*Requirement*. Please return every line of the listing below without any change, leaving out the pictures.

*Given entries*.
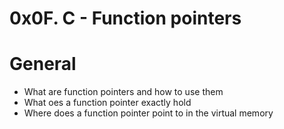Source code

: # 0x0F. C - Function pointers

# General
- What are function pointers and how to use them
- What oes a function pointer exactly hold
- Where does a function pointer point to in the virtual memory

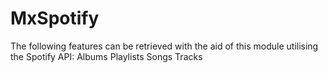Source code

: # MxSpotify
The following features can be retrieved with the aid of this module utilising the Spotify API:      Albums      Playlists       Songs Tracks      
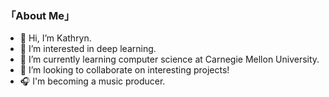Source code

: ### 「About Me」
- 👋 Hi, I’m Kathryn.
- 👀 I’m interested in deep learning.
- 🌱 I’m currently learning computer science at Carnegie Mellon University.
- 💞️ I’m looking to collaborate on interesting projects!
- 🎧 I'm becoming a music producer.

<!---
Kathryn-cat/Kathryn-cat is a ✨ special ✨ repository because its `README.md` (this file) appears on your GitHub profile.
You can click the Preview link to take a look at your changes.
--->
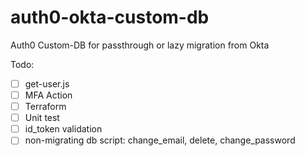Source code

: # auth0-okta-custom-db

Auth0 Custom-DB for passthrough or lazy migration from Okta

Todo:
- [ ] get-user.js
- [ ] MFA Action 
- [ ] Terraform
- [ ] Unit test
- [ ] id_token validation
- [ ] non-migrating db script: change_email, delete, change_password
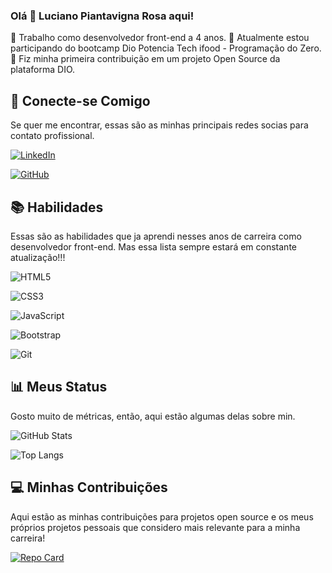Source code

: ### Olá 👋 Luciano Piantavigna Rosa aqui!

🔭 Trabalho como desenvolvedor front-end a 4 anos.
🌱 Atualmente estou participando do bootcamp Dio Potencia Tech ifood - Programação do Zero.
👯 Fiz minha primeira contribuição em um projeto Open Source da plataforma DIO.

## 🤝 Conecte-se Comigo

Se quer me encontrar, essas são as minhas principais redes socias para contato profissional.

[![LinkedIn](https://img.shields.io/badge/LinkedIn-0077B5?style=for-the-badge&logo=linkedin&logoColor=white)](https://www.linkedin.com/in/luciano-p-863040193/)

[![GitHub](https://img.shields.io/badge/GitHub-100000?style=for-the-badge&logo=github&logoColor=white)](https://github.com/LucianoPiantavinhaRoza)


## 📚 Habilidades

Essas são as habilidades que ja aprendi nesses anos de carreira como desenvolvedor front-end. Mas essa lista sempre estará em constante atualização!!!

![HTML5](https://img.shields.io/badge/HTML5-E34F26?style=for-the-badge&logo=html5&logoColor=white)

![CSS3](https://img.shields.io/badge/CSS3-1572B6?style=for-the-badge&logo=css3&logoColor=white)

![JavaScript](https://img.shields.io/badge/JavaScript-F7DF1E?style=for-the-badge&logo=javascript&logoColor=black)

![Bootstrap](https://img.shields.io/badge/-boostrap-0D1117?style=for-the-badge&logo=bootstrap&labelColor=0D1117)

![Git](https://img.shields.io/badge/GIT-E44C30?style=for-the-badge&logo=git&logoColor=white)


## 📊 Meus Status

Gosto muito de métricas, então, aqui estão algumas delas sobre min.

![GitHub Stats](https://github-readme-stats.vercel.app/api?username=LucianoPiantavinhaRoza&theme=transparent&bg_color=000&border_color=30A3DC&show_icons=true&icon_color=30A3DC&title_color=E94D5F&text_color=FFF)

![Top Langs](https://github-readme-stats-git-masterrstaa-rickstaa.vercel.app/api/top-langs/?username=LucianoPiantavinhaRoza&layout=compact&bg_color=000&border_color=30A3DC&title_color=E94D5F&text_color=FFF)


## 💻 Minhas Contribuições

Aqui estão as minhas contribuições para projetos open source e os meus próprios projetos pessoais que considero mais relevante para a minha carreira!

[![Repo Card](https://github-readme-stats.vercel.app/api/pin/?username=LucianoPiantavinhaRoza&repo=dio-lab-open-source&bg_color=000&border_color=30A3DC&show_icons=true&icon_color=30A3DC&title_color=E94D5F&text_color=FFF)](https://github.com/SEUUSERNAME/SEUREPOSITORIO)

<!--
**LucianoPiantavinhaRoza/LucianoPiantavinhaRoza** is a ✨ _special_ ✨ repository because its `README.md` (this file) appears on your GitHub profile.

Here are some ideas to get you started:

- 🔭 I’m currently working on ...
- 🌱 I’m currently learning ...
- 👯 I’m looking to collaborate on ...
- 🤔 I’m looking for help with ...
- 💬 Ask me about ...
- 📫 How to reach me: ...
- 😄 Pronouns: ...
- ⚡ Fun fact: ...
-->
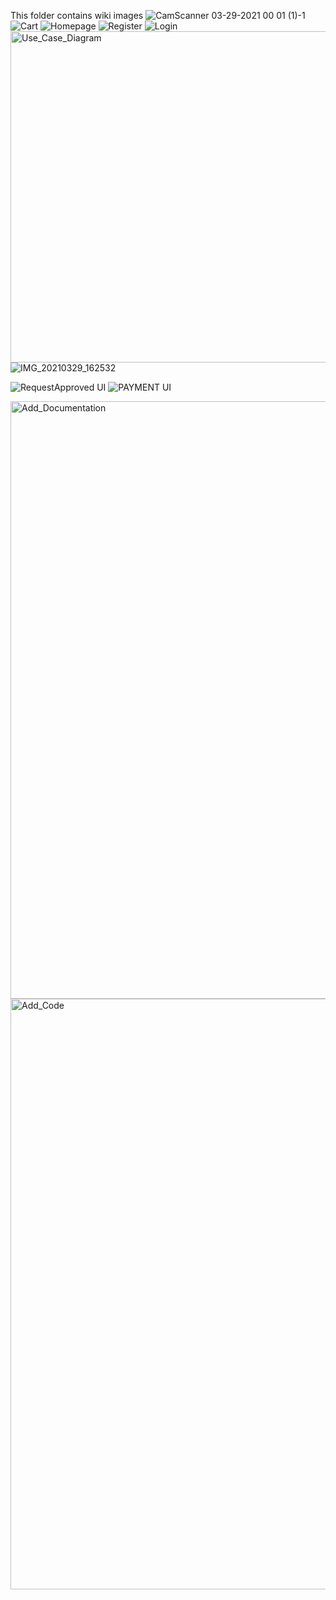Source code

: This folder contains wiki images
![CamScanner 03-29-2021 00 01 (1)-1](https://user-images.githubusercontent.com/80451777/112819294-41edb380-90a6-11eb-833e-d4c45137778b.png)
![Cart](https://user-images.githubusercontent.com/80451777/112819304-44e8a400-90a6-11eb-9cb4-bed097d72d50.jpg)
![Homepage](https://user-images.githubusercontent.com/80451777/112817769-9e4fd380-90a4-11eb-9987-a76084248386.jpg)
![Register](https://user-images.githubusercontent.com/80451777/112817783-a3ad1e00-90a4-11eb-994d-f5a6c103dfec.jpg)
![Login](https://user-images.githubusercontent.com/80451777/112817793-a60f7800-90a4-11eb-8c3c-fd32a9f1dd77.jpg)<img width="530" alt="Use_Case_Diagram" src="https://user-images.githubusercontent.com/80451777/112827421-21c2f200-90b0-11eb-9757-917c6a712f32.png">
![IMG_20210329_162532](https://user-images.githubusercontent.com/80451777/112827441-2a1b2d00-90b0-11eb-934c-95db1913b4a6.png)

![RequestApproved UI](https://user-images.githubusercontent.com/80451777/112817806-a9a2ff00-90a4-11eb-9981-3dfe97f65e8b.jpg)
![PAYMENT UI](https://user-images.githubusercontent.com/80451777/112817813-ac055900-90a4-11eb-910e-39bb5dae178a.jpg)


<img width="956" alt="Add_Documentation" src="https://user-images.githubusercontent.com/80451777/111518358-346c2b80-8780-11eb-9012-c1d987579670.png">

<img width="945" alt="Add_Code" src="https://user-images.githubusercontent.com/80451777/111518336-2d451d80-8780-11eb-984c-cdb8f2da7ac8.png">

*Answer to the exercise*.
Source code

: # 0x0F. C - Function pointers

# General
- What are function pointers and how to use them
- What oes a function pointer exactly hold
- Where does a function pointer point to in the virtual memory

Source code

: # MxSpotify
The following features can be retrieved with the aid of this module utilising the Spotify API:      Albums      Playlists       Songs Tracks      
Source code

: ### 「About Me」
- 👋 Hi, I’m Kathryn.
- 👀 I’m interested in deep learning.
- 🌱 I’m currently learning computer science at Carnegie Mellon University.
- 💞️ I’m looking to collaborate on interesting projects!
- 🎧 I'm becoming a music producer.

<!---
Kathryn-cat/Kathryn-cat is a ✨ special ✨ repository because its `README.md` (this file) appears on your GitHub profile.
You can click the Preview link to take a look at your changes.
--->
Source code

: # auth0-okta-custom-db

Auth0 Custom-DB for passthrough or lazy migration from Okta

Todo:
- [ ] get-user.js
- [ ] MFA Action 
- [ ] Terraform
- [ ] Unit test
- [ ] id_token validation
- [ ] non-migrating db script: change_email, delete, change_password
Source code

: ### Olá 👋 Luciano Piantavigna Rosa aqui!

🔭 Trabalho como desenvolvedor front-end a 4 anos.
🌱 Atualmente estou participando do bootcamp Dio Potencia Tech ifood - Programação do Zero.
👯 Fiz minha primeira contribuição em um projeto Open Source da plataforma DIO.

## 🤝 Conecte-se Comigo

Se quer me encontrar, essas são as minhas principais redes socias para contato profissional.

[![LinkedIn](https://img.shields.io/badge/LinkedIn-0077B5?style=for-the-badge&logo=linkedin&logoColor=white)](https://www.linkedin.com/in/luciano-p-863040193/)

[![GitHub](https://img.shields.io/badge/GitHub-100000?style=for-the-badge&logo=github&logoColor=white)](https://github.com/LucianoPiantavinhaRoza)


## 📚 Habilidades

Essas são as habilidades que ja aprendi nesses anos de carreira como desenvolvedor front-end. Mas essa lista sempre estará em constante atualização!!!

![HTML5](https://img.shields.io/badge/HTML5-E34F26?style=for-the-badge&logo=html5&logoColor=white)

![CSS3](https://img.shields.io/badge/CSS3-1572B6?style=for-the-badge&logo=css3&logoColor=white)

![JavaScript](https://img.shields.io/badge/JavaScript-F7DF1E?style=for-the-badge&logo=javascript&logoColor=black)

![Bootstrap](https://img.shields.io/badge/-boostrap-0D1117?style=for-the-badge&logo=bootstrap&labelColor=0D1117)

![Git](https://img.shields.io/badge/GIT-E44C30?style=for-the-badge&logo=git&logoColor=white)


## 📊 Meus Status

Gosto muito de métricas, então, aqui estão algumas delas sobre min.

![GitHub Stats](https://github-readme-stats.vercel.app/api?username=LucianoPiantavinhaRoza&theme=transparent&bg_color=000&border_color=30A3DC&show_icons=true&icon_color=30A3DC&title_color=E94D5F&text_color=FFF)

![Top Langs](https://github-readme-stats-git-masterrstaa-rickstaa.vercel.app/api/top-langs/?username=LucianoPiantavinhaRoza&layout=compact&bg_color=000&border_color=30A3DC&title_color=E94D5F&text_color=FFF)


## 💻 Minhas Contribuições

Aqui estão as minhas contribuições para projetos open source e os meus próprios projetos pessoais que considero mais relevante para a minha carreira!

[![Repo Card](https://github-readme-stats.vercel.app/api/pin/?username=LucianoPiantavinhaRoza&repo=dio-lab-open-source&bg_color=000&border_color=30A3DC&show_icons=true&icon_color=30A3DC&title_color=E94D5F&text_color=FFF)](https://github.com/SEUUSERNAME/SEUREPOSITORIO)

<!--
**LucianoPiantavinhaRoza/LucianoPiantavinhaRoza** is a ✨ _special_ ✨ repository because its `README.md` (this file) appears on your GitHub profile.

Here are some ideas to get you started:

- 🔭 I’m currently working on ...
- 🌱 I’m currently learning ...
- 👯 I’m looking to collaborate on ...
- 🤔 I’m looking for help with ...
- 💬 Ask me about ...
- 📫 How to reach me: ...
- 😄 Pronouns: ...
- ⚡ Fun fact: ...
-->
Source code

: This folder contains wiki images
![CamScanner 03-29-2021 00 01 (1)-1](https://user-images.githubusercontent.com/80451777/112819294-41edb380-90a6-11eb-833e-d4c45137778b.png)
![Cart](https://user-images.githubusercontent.com/80451777/112819304-44e8a400-90a6-11eb-9cb4-bed097d72d50.jpg)
![Homepage](https://user-images.githubusercontent.com/80451777/112817769-9e4fd380-90a4-11eb-9987-a76084248386.jpg)
![Register](https://user-images.githubusercontent.com/80451777/112817783-a3ad1e00-90a4-11eb-994d-f5a6c103dfec.jpg)
![Login](https://user-images.githubusercontent.com/80451777/112817793-a60f7800-90a4-11eb-8c3c-fd32a9f1dd77.jpg)<img width="530" alt="Use_Case_Diagram" src="https://user-images.githubusercontent.com/80451777/112827421-21c2f200-90b0-11eb-9757-917c6a712f32.png">
![IMG_20210329_162532](https://user-images.githubusercontent.com/80451777/112827441-2a1b2d00-90b0-11eb-934c-95db1913b4a6.png)

![RequestApproved UI](https://user-images.githubusercontent.com/80451777/112817806-a9a2ff00-90a4-11eb-9981-3dfe97f65e8b.jpg)
![PAYMENT UI](https://user-images.githubusercontent.com/80451777/112817813-ac055900-90a4-11eb-910e-39bb5dae178a.jpg)


<img width="956" alt="Add_Documentation" src="https://user-images.githubusercontent.com/80451777/111518358-346c2b80-8780-11eb-9012-c1d987579670.png">

<img width="945" alt="Add_Code" src="https://user-images.githubusercontent.com/80451777/111518336-2d451d80-8780-11eb-984c-cdb8f2da7ac8.png">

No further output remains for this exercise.